The American and European representatives are approaching the Kazakhstan talks realistically: Iranian presidential elections this June give the regime in Tehran little wiggle room. As such, no one is expecting a breakthrough from the talks in Almaty. But if several rounds of closely-spaced talks can be scheduled before and after the elections, it would be considered a worthy achievement.

American diplomats on Monday told reporters in Almaty that the world powers are coming to the talks with an updated, improved proposal about Iran’s nuclear program. The proposal was sent to the Iranians several weeks ago so they could consider it before the talks and arrive in Almaty with a prepared response. The proposal includes easing some of the international sanctions that have been imposed on Iran in recent years.

World powers are willing to lift the ban on trade with Iran in gold and precious metals. Because of the harsh sanctions on the Iranian banking system, trade in gold is one of the only ways that the regime can buy merchandise abroad. Since the ban on trade in gold is even tougher on the Iranian economy, its removal will ease the pressure on the regime to some extent.
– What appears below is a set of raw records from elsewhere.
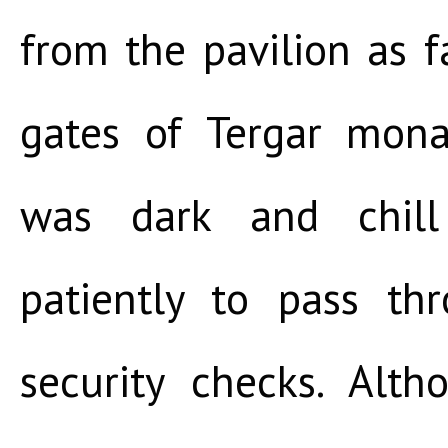
from the pavilion as 
gates of Tergar mona
was dark and chill
patiently to pass th
security checks. Alt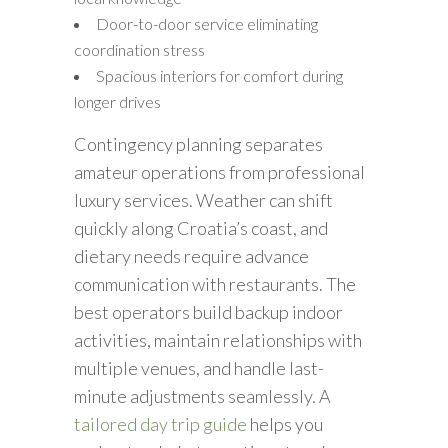
Door-to-door service eliminating
coordination stress
Spacious interiors for comfort during
longer drives
Contingency planning separates
amateur operations from professional
luxury services. Weather can shift
quickly along Croatia’s coast, and
dietary needs require advance
communication with restaurants. The
best operators build backup indoor
activities, maintain relationships with
multiple venues, and handle last-
minute adjustments seamlessly. A
tailored day trip guide
helps you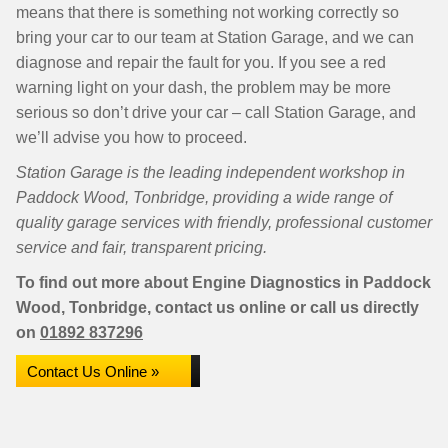
means that there is something not working correctly so
bring your car to our team at Station Garage, and we can
diagnose and repair the fault for you. If you see a red
warning light on your dash, the problem may be more
serious so don’t drive your car – call Station Garage, and
we’ll advise you how to proceed.
Station Garage is the leading independent workshop in
Paddock Wood, Tonbridge, providing a wide range of
quality garage services with friendly, professional customer
service and fair, transparent pricing.
To find out more about Engine Diagnostics in Paddock
Wood, Tonbridge, contact us online or call us directly
on
01892 837296
Contact Us Online »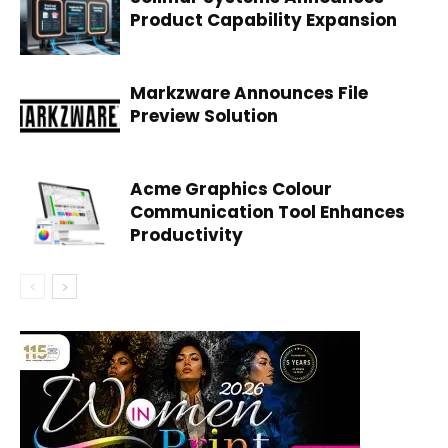
Product Capability Expansion
Markzware Announces File
Preview Solution
Acme Graphics Colour
Communication Tool Enhances
Productivity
But in exchange for the easing of the sanctions, the P5+1 demand that Iran close the underground uranium-enrichment compound in Fordo, the flagship of its nuclear program. At the Fordo compound, where the new, advanced centrifuges were recently installed, uranium is enriched at the high rate of 20 percent.
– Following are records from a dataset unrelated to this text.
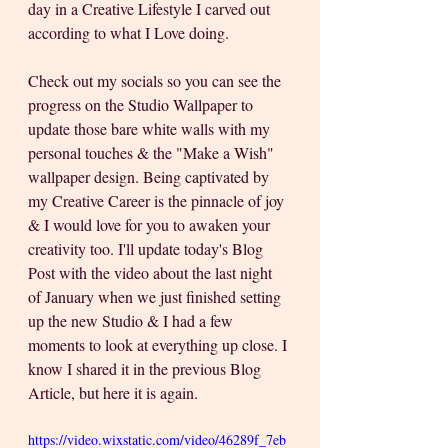
day in a Creative Lifestyle I carved out 
according to what I Love doing.
Check out my socials so you can see the 
progress on the Studio Wallpaper to 
update those bare white walls with my 
personal touches & the "Make a Wish" 
wallpaper design. Being captivated by 
my Creative Career is the pinnacle of joy 
& I would love for you to awaken your 
creativity too. I'll update today's Blog 
Post with the video about the last night 
of January when we just finished setting 
up the new Studio & I had a few 
moments to look at everything up close. I 
know I shared it in the previous Blog 
Article, but here it is again.
https://video.wixstatic.com/video/46289f_7eb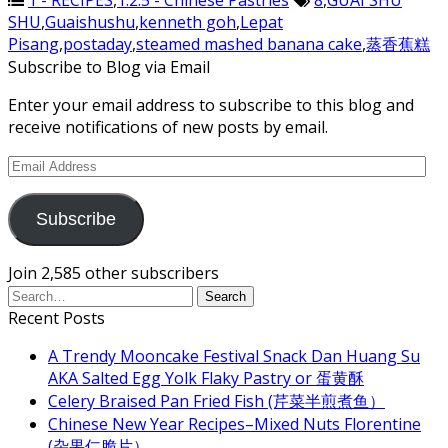
1 - RECIPES
,
1.2.5 - Chinese Pastries
8
,
GUAI SHU
SHU
,
Guaishushu
,
kenneth goh
,
Lepat
Pisang
,
postaday
,
steamed mashed banana cake
,
蒸香蕉糕
Subscribe to Blog via Email
Enter your email address to subscribe to this blog and
receive notifications of new posts by email.
Email
Address
Subscribe
Join 2,585 other subscribers
Recent Posts
A Trendy Mooncake Festival Snack Dan Huang Su
AKA Salted Egg Yolk Flaky Pastry or 蛋黄酥
Celery Braised Pan Fried Fish (芹菜半煎煮鱼）
Chinese New Year Recipes–Mixed Nuts Florentine
(杂果仁脆片）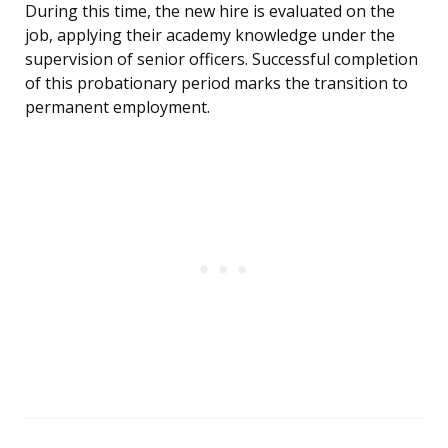
During this time, the new hire is evaluated on the
job, applying their academy knowledge under the
supervision of senior officers. Successful completion
of this probationary period marks the transition to
permanent employment.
An American diplomat told reporters Monday that the new proposal was “real, substantive and serious,” adding, “We are trying to outline a pathway for sanctions relief. The president has been clear, if Iran keeps all its obligations...under the NPT and IAEA...there is absolutely a pathway for it to have peaceful nuclear power.”
The world powers are also offering the Iranians replacement parts for their fleet of civilian aircraft, most of which has been grounded due to poor maintenance, as well as help in improving security at its civilian nuclear installations.

As usual, the Iranians have flexed their muscles in the past week. They began large-scale military exercises and made declarations about discovering enormous uranium deposits that would end their reliance on external uranium suppliers for their nuclear program.

The Iranians are expected to take a hardline position during the talks as well. They will demand that the West recognize their right to enrich uranium within their borders, ask for new sanctions to be avoided and for existing sanctions, specifically the EU’s oil embargo, to be lifted. The Iranians will also try to raise other issues, such as the Shiite minority in Bahrain and resolving the crisis in Syria, into the talks.

Jerusalem officials aren't concerned by the upgraded proposal the world powers are to present the Iranians. That's because it doesn’t dramatically ease the sanctions – and because they believe that the Iranians will reject it anyway. “We don’t think the Iranians intend to be flexible,” a high-ranking Israeli official said. “It’s hard to approach the talks in Almaty with optimism. We don’t think there’s going to be a breakthrough. Instead, the Iranians will just try to buy more and more time.”